Working Past a Toddler Language Delay

This is the face of a toddler language delayWhen it was first suggested that Norton may be experiencing a toddler language delay, I was horrified.  I had all sorts of ideas in my head, and a lot of them were wrong ones.  Children in my family don’t do things late.  They usually do things pretty early.  My sisters and I, my nieces, my nephews, and Andy were all ahead of the curve.  Delays were things that happened in other families.

I thought that a toddler language delay was a symptom of other developmental delays.  Or it was a sign that they may have something to cause it like hearing issues, or they wouldn’t be so bright.  It was always, in my mind, a sign that something was wrong.  Of course, it turns out that the only that that was wrong was my own suppositions.  One of the big parts of working past a toddler language delay was getting past my own worries.

Sometimes, there’s no medical reason for a toddler language delay.  In those cases, it’s just considered late talking.  In Norton’s case, that’s all it was.  Then I learned to stop blaming myself for it and start fixing it.

It turns out that the fixes are pretty simple.

Peer interaction

Norton went to a play group for late talkers.  All of these children were determined to have no medical or behavioral issues that would contribute to being late talkers, so it was about getting them together.   You see, a lot of late talkers have parents and/or older siblings that are very good about puzzling out what the silent toddler wants by gestures and unintelligible sounds.  When we’re that good at figuring it out, there’s really no need for the little one to talk.  Other toddlers aren’t going to be so intuitive, so talking to each other to get the point across is crucial.

Parent modeling

This was the hardest thing for me to get in the habit of.  I always spoke to Norton in sentences.  I’m not really a one word answer sort of person.  The best thing to do to get talking happening is to model the behavior.  Blow bubbles and say “Bubbles.”  Just that one word.  Model it and hope that your child will learn to say it.  Sometimes it’s quick.  Sometimes it takes a while.  The same can be done with other concepts like “up” and “down” or “open” and “close.”  Once your child is using one word, then you start adding in some two word phrases, like “shoes on” or “all done.”

It’s really funny, though, because when I read that in It Takes Two to Talk, it seemed like an impossible ideal.  Now it’s become such a natural thing to model the behavior for Norton that the speech pathologist commented on how well we were doing for him.

If you’re coping with a toddler language delay of your own, I really do recommend that you get the book called It Takes Two to Talk.  It’s a fantastic book and is actually the source of some of the handouts that our language center gives to some parents.

Have you had a late talker?  How did you work through it?

About Suzi

Suzi is an American ex-pat living in British Columbia. She's a cloth diaper addict, wife, mom of three, and President of the Prince George chapter of Cloth for a Cause.


  1. My oldest was a delayed talker. Even though I was never overly concerned, others were for me, lol. It all worked out in the end and once he started talking, he never stopped.

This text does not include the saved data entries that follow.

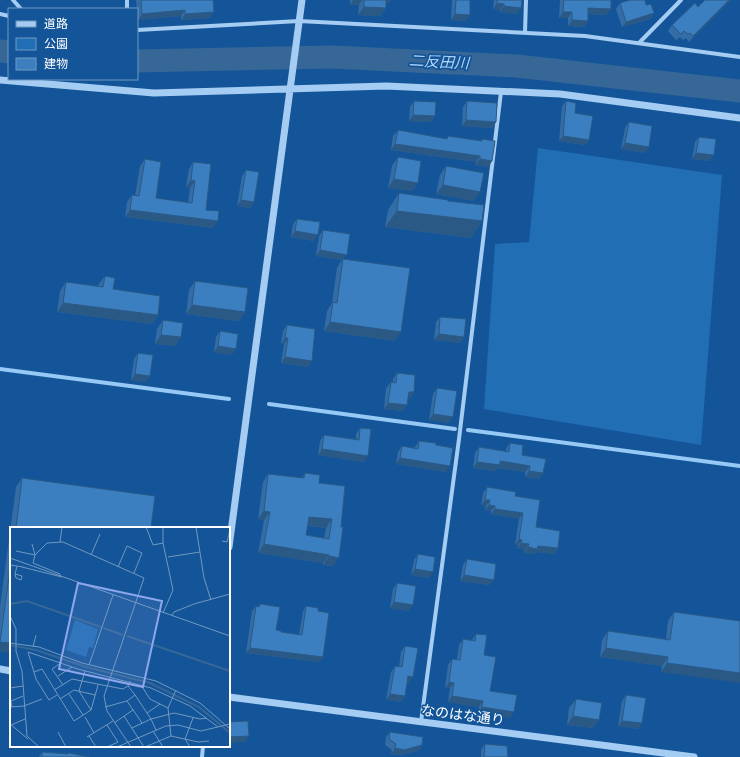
<svg xmlns="http://www.w3.org/2000/svg" width="740" height="757" font-family="'Titillium Web','Noto Sans JP',sans-serif">
<style>
.green{fill:#226eb5}
.lines{fill:none;stroke-linecap:round;stroke-linejoin:round}
.stream{stroke:#97c9f6;stroke-width:4}
.river{stroke:#376797;stroke-width:23}
.minor{stroke:#a5cdf3;stroke-width:4}
.tertiary{stroke:#a5cdf3;stroke-width:7}
.wall{fill:#346da5;fill-rule:evenodd}
.shaded-wall{fill:#2a5986}
.building{fill:#3c7fc0;stroke:#2a5986;fill-rule:evenodd}
.labels{text-anchor:middle;stroke-width:3.5;stroke-linejoin:round;paint-order:stroke}
.street-label{font-size:14px;fill:#fff;stroke:#135598}
.water-label{font-size:15px;font-style:italic;fill:#b1d7fa;stroke:#135598}
.inset-river{fill:none;stroke:#376797;stroke-width:2}
.inset-road{fill:none;stroke:#7199c1;stroke-width:1}
.view{fill:#8ea6ec;fill-opacity:0.15;stroke:#8ea6ec;stroke-width:2}
.inset-edge{fill:none;stroke:#fff;stroke-width:2}
</style>
<rect width="100%" height="100%" fill="#135598"/>
<path class="green" d="M538,148L722,175L701,445L484,409L495,244L529,242Z"/>
<g class="lines">
<path class="stream" d="M0,369L229,399
M269,404L455,429
M468,430L740,466"/>
<path class="river" d="M0,51L9,52
M137,61L333,57L517,66L740,91"/>
<path class="minor" d="M13,0L21,9
M127,9V0
M0,14L9,16
M137,30L299,21L585,36L740,57
M525,33L526,0
M639,43L681,0
M421,722L459,439L501,92
M202,757L203,746"/>
<path class="tertiary" d="M0,80L154,93L386,86L560,94L740,118
M229,547L302,0
M0,669L11,671
M229,697L694,757"/>
</g>
<path class="wall" d="M136,0H213L214,12L210,18L181,20V16L138,20Z
M350,0H391L389,3H386V8L380,16L358,15L359,5H350Z
M452,0H470L466,21L451,20Z
M494,0H522L517,14L499,12L500,10L493,9Z
M560,0H611L607,15L588,14V21L584,27L568,26V18H559Z
M705,0H731L689,42L686,38L683,40L680,37L676,40L668,31L672,25L698,7Z
M620,3L646,5L654,13L650,19L622,27L616,9Z
M414,101L435,116L431,122L409,121L410,107Z
M467,101L496,122L492,128L462,126L463,107Z
M566,101L575,113L589,140L585,145L559,141L562,106Z
M629,122L645,153L621,149L625,128Z
M398,130L446,139L448,136L481,141L482,139L492,161L488,167L475,165L476,162L391,150L393,136Z
M699,137L710,161L692,159L695,142Z
M398,157L418,183L412,191L388,188L392,166Z
M145,159L156,198L188,203L190,188L186,187L189,169L193,162L206,210L213,228L125,217L127,202L132,195L135,196L140,166Z
M446,166L474,201L436,194L440,175Z
M246,170L254,202L250,208L237,206L242,176Z
M399,193L448,201L482,221L471,238L385,227L388,210Z
M297,219L314,241L291,237L293,224Z
M323,230L344,259L395,341L324,331L327,311L332,303L337,268L342,260L316,256L319,236Z
M105,276L113,289L158,315L152,324L57,312L60,291L66,282L98,287V285Z
M195,281L245,312L239,321L186,314L189,290Z
M440,317L464,337L460,343L434,340L436,322Z
M163,320L181,337L175,346L155,344L157,329Z
M287,325L312,361L308,367L281,363L284,344H281L283,331Z
M220,331L232,355L214,352L216,337Z
M138,353L146,382L131,380L134,359Z
M397,373L414,392L410,398H408L403,411L384,409L386,388L391,382H393V379Z
M437,388L453,417L448,423L429,420L433,394Z
M360,428L364,462L318,455L320,441L324,435L356,439V434Z
M419,441L436,445L446,472L396,464L398,452L402,446L414,448L415,447Z
M510,443L522,455L543,473L539,479L525,477V472L498,468L495,471L473,468L475,453L479,447L506,451V449Z
M305,473L319,483L345,486L333,566L323,565V563L258,553L264,520L258,519L263,482L268,474L302,478ZM308,526L326,528L324,538L306,535Z
M22,478L151,528H11V653L0,651V607L16,487Z
M487,487L515,496L536,527L558,548L554,554L536,552L534,554L524,553L525,550L517,548L518,545H515L519,519L491,514V511L485,510L486,506L481,505L483,493Z
M418,554L429,578L411,575L414,560Z
M467,559L490,585L460,581L463,565Z
M397,583L409,611L390,608L393,589Z
M260,604L276,630L281,632L299,635L303,611L306,606L318,611L323,657L320,662L246,653L252,611L256,606L258,607Z
M674,612L740,621L661,672L662,666L600,657L602,640L608,631L666,639L668,621Z
M476,634L484,655L490,691L510,718L478,713L479,707L448,702L450,688H445L448,665L452,659L457,660L459,645L463,639L472,640Z
M405,646L409,683H407L405,696L401,702L386,700L391,672L395,666L399,667L401,652Z
M626,695L638,729L618,726L622,701Z
M576,699L593,728L567,725L569,708Z
M390,732L422,745L418,751L400,755L391,754L392,750L385,745L386,737Z
M485,744L508,757H481V750Z
M42,752L68,754L69,753L89,757H39Z"/>
<path class="shaded-wall" d="M353,0H362L359,5H350Z
M382,0H391L389,3H381Z
M729,0H731L689,42L693,36Z
M497,3L504,4L500,10L493,9Z
M504,6L521,8L517,14L499,12Z
M364,7L386,8L380,16L358,15Z
M588,8L611,9L607,15L584,14Z
M185,10L181,16L138,20L142,14Z
M214,12L210,18L181,20L185,14Z
M563,12H572L568,18H559Z
M654,13L650,19L622,27L626,22Z
M455,14L470,15L466,21L451,20Z
M572,20L588,21L584,27L568,26Z
M413,115L435,116L431,122L409,121Z
M466,120L496,122L492,128L462,126Z
M563,136L589,140L585,145L559,141Z
M625,143L649,147L645,153L621,149Z
M395,144L480,156L476,162L391,150Z
M696,153L714,155L710,161L692,159Z
M480,159L492,161L488,167L475,165Z
M394,179L418,183L412,191L388,188Z
M191,180L195,181L190,188L186,187Z
M443,185L480,192L474,201L436,194Z
M241,200L254,202L250,208L237,206Z
M130,210L218,221L213,228L125,217Z
M397,211L482,221L471,238L385,227Z
M295,231L318,235L314,241L291,237Z
M320,250L347,255L342,260L316,256Z
M63,303L158,315L152,324L57,312Z
M192,305L245,312L239,321L186,314Z
M330,322L401,332L395,341L324,331Z
M439,334L464,337L460,343L434,340Z
M161,335L181,337L175,346L155,344Z
M285,338H288L284,344H281Z
M218,346L236,349L232,355L214,352Z
M285,357L312,361L308,367L281,363Z
M135,374L150,376L146,382L131,380Z
M409,392H414L410,398H405Z
M388,403L407,405L403,411L384,409Z
M433,414L453,417L448,423L429,420Z
M322,449L368,456L364,462L318,455Z
M400,458L450,466L446,472L396,464Z
M500,461L530,466L525,472L498,468L495,471L473,468L477,462Z
M529,471L543,473L539,479L525,477Z
M485,500H490L486,506L481,505Z
M489,505L495,506L491,511L485,510Z
M495,509L523,513L519,519L491,514Z
M264,511L270,512L264,520L258,519Z
M309,517L332,519L326,528L303,525Z
M519,539L522,540L518,545H515Z
M521,543L529,544L525,550L517,548Z
M264,544L329,555L323,563L258,553Z
M538,546L558,548L554,554L536,552L534,554L524,553L528,547Z
M329,556L339,558L333,566L323,565Z
M415,569L433,572L429,578L411,575Z
M464,575L494,580L490,585L460,581Z
M394,602L413,605L409,611L390,608Z
M0,642L11,643V653L0,651Z
M250,648L323,657L320,662L246,653Z
M606,648L668,657L662,666L600,657Z
M667,663L740,673V683L661,672Z
M408,676L413,677L409,683L404,682Z
M449,682L454,683L450,688H445Z
M390,694L405,696L401,702L386,700Z
M452,696L483,701L479,707L448,702Z
M482,707L514,712L510,718L478,713Z
M573,716L599,720L593,728L567,725Z
M622,721L642,723L638,729L618,726Z
M249,736L245,742L229,743V737Z
M422,745L418,751L400,755L391,754L395,748Z"/>
<path class="building" d="M141,0H213L214,12L185,14V10L142,14Z
M364,0H386V8L364,7Z
M456,0H470V15L455,14Z
M497,0H522L521,8L504,6V4L497,3Z
M564,0H611V9L588,8V21L572,20V12H563Z
M630,0H645L646,5L651,4L654,13L626,22L620,3Z
M705,0H729L693,36L690,33L688,34L684,31L681,34L672,25L695,3L698,7Z
M414,101L436,102L435,116L413,115Z
M467,101L497,103L496,122L466,120Z
M566,101L576,103L575,113L593,116L589,140L563,136Z
M629,122L652,126L649,147L625,143Z
M398,130L447,139L448,136L482,141V139L495,141L492,161L480,159V156L395,144Z
M699,137L716,139L714,155L696,153Z
M398,157L421,161L418,183L394,179Z
M145,159L161,162L156,198L192,203L195,181L191,180L193,162L211,164L206,210L219,211L218,221L130,210L132,195L139,196Z
M446,166L484,173L480,192L443,185Z
M246,170L259,172L254,202L241,200Z
M399,193L448,200V201L484,205L482,221L397,211Z
M297,219L320,222L318,235L295,231Z
M323,230L350,234L347,255L320,250Z
M343,259L410,268L401,332L330,322L333,302L337,303Z
M105,276L115,278L113,289L160,296L158,315L63,303L66,282L103,287Z
M195,281L248,288L245,312L192,305Z
M440,317L466,319L464,337L439,334Z
M163,320L183,323L181,337L161,335Z
M287,325L315,329L312,361L285,357L288,338H285Z
M220,331L238,334L236,349L218,346Z
M138,353L153,355L150,376L135,374Z
M397,373L415,375L414,392H409L407,405L388,403L391,382L396,383Z
M437,388L457,391L453,417L433,414Z
M360,428L371,429L368,456L322,449L324,435L359,440Z
M419,441L436,443V445L453,448L450,466L400,458L402,446L418,449Z
M510,443L523,445L522,455L546,459L543,473L529,471L530,466L500,461V465L477,462L479,447L509,452Z
M305,473L320,475L319,483L345,486L341,527H343L339,558L329,556V555L264,544L270,512L264,511L268,474L304,478ZM309,517L332,519L329,539L306,535Z
M22,478L155,496L151,528H16Z
M487,487L516,492L515,496L540,500L536,527L560,531L558,548L538,546L537,549L528,547L529,544L521,543L522,540L519,539L523,513L495,509V506L489,505L490,500H485Z
M418,554L435,557L433,572L415,569Z
M467,559L496,564L494,580L464,575Z
M11,562V643L0,642Z
M397,583L416,586L413,605L394,602Z
M260,604L280,607L276,630L281,631V632L302,635L306,606L318,608V611L329,613L323,657L250,648L256,606L259,607Z
M674,612L740,621V673L667,663L668,657L606,648L608,631L670,640Z
M476,634L487,635L484,655L496,657L490,691L517,695L514,712L482,707L483,701L452,696L454,683L449,682L452,659L460,660L463,639L475,641Z
M405,646L418,648L413,677L408,676L405,696L390,694L395,666L402,667Z
M626,695L646,698L642,723L622,721Z
M576,699L602,703L599,720L573,716Z
M248,721L249,736L229,737V722Z
M390,732L423,737L422,745L404,750L395,748L396,744L389,739Z
M485,744L507,746L508,757H484Z
M42,752L68,754L69,753L89,757H42Z"/>
<g class="labels">
<g class="street-label">
<text transform="translate(463 715) rotate(7)" y="5">なのはな通り</text>
</g>
<g class="water-label">
<text transform="translate(439 62) rotate(3)" y="5">二反田川</text>
</g>
</g>
<g transform="translate(10 527)">
<rect width="220" height="220" fill="#135598"/>
<path d="M65,93L88,102L83,121L79,120L76,130L56,123Z" fill="#226eb5"/>
<path class="inset-river" d="M0,77L17,74L91,100M93,101L113,108M117,109L220,144M0,118L26,123L76,140L140,156L189,180L220,206"/>
<path class="inset-road" d="M136,0L143,18L153,16M186,0L194,51L201,73M212,14L217,15L220,3M50,15L52,0M22,17L25,28L23,36M6,24L25,28M25,28L37,16L53,15L134,51L94,169L97,184L121,220M81,28L90,7M158,30L190,25M0,31L220,109M23,36L50,47V49M0,38L13,40M12,40L52,50M108,40L117,19L132,26L124,46M5,47L12,49L11,53L6,51L5,47L7,39M153,86L163,63L153,16V0M162,88L164,85L184,77L220,67M0,89L6,102V124L12,144L17,209L29,220M0,116L29,120L72,136L146,154L190,176L220,202M23,120L26,108M51,136L42,142L53,158M79,138L103,68M75,144L69,164L81,183M24,145L32,142L64,194L81,183L88,158M48,149L62,140M131,158L140,172L158,181M0,161L13,159M44,163L62,152L113,162L118,159L120,154M59,167L73,188M47,168L39,173L26,152L18,125L68,142L141,161L180,179L208,200M125,168L141,192L164,186L190,192L197,191M50,172L64,163L85,168M117,174L125,168L118,159M14,179L32,172M0,180L14,179M2,180L1,174L13,169M95,180L117,174L132,196M137,186L150,177M114,189L134,220M75,190L84,206M104,196L123,183M0,197L18,212M1,198L15,192M97,198L108,215L97,220M122,201L141,192L146,203M143,204L153,220M48,205L56,220M79,209L86,220M161,209L158,181L166,163M77,210L103,194M107,220L156,199L168,198L191,204L220,197M135,220L161,209L188,215L199,214M180,220L175,212L183,191"/>
<path class="view" d="M68,56L152,74L133,160L49,142Z"/>
<rect width="220" height="220" class="inset-edge"/>
</g>
<rect x="8" y="8" width="130" height="72" fill="#135598" stroke="#7199c1"/>
<rect x="16" y="21" width="20" height="6" fill="#a5cdf3" stroke="#7199c1"/>
<text x="44" y="28" font-size="12" fill="#ffffff">道路</text>
<rect x="16" y="38" width="20" height="12" fill="#226eb5" stroke="#7199c1"/>
<text x="44" y="48" font-size="12" fill="#ffffff">公園</text>
<rect x="16" y="58" width="20" height="12" fill="#3c7fc0" stroke="#7199c1"/>
<text x="44" y="68" font-size="12" fill="#ffffff">建物</text>
</svg>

Did great in school too.

    I am glad you had such great resources to help you through this.

  2. My kids weren’t late talkers, but my niece was and everyone was worried, but I knew she’d just start talking one day, and I was right!

  3. If you’re having success with Parent Modeling, have you considered using Sign Language? It can help with building confidence and understanding. You can find plenty of signs on YouTube and get started with one or two during meals (more and all done).

    Good luck with this. It sounds like you’re already taking an active role in helping your son and that is great!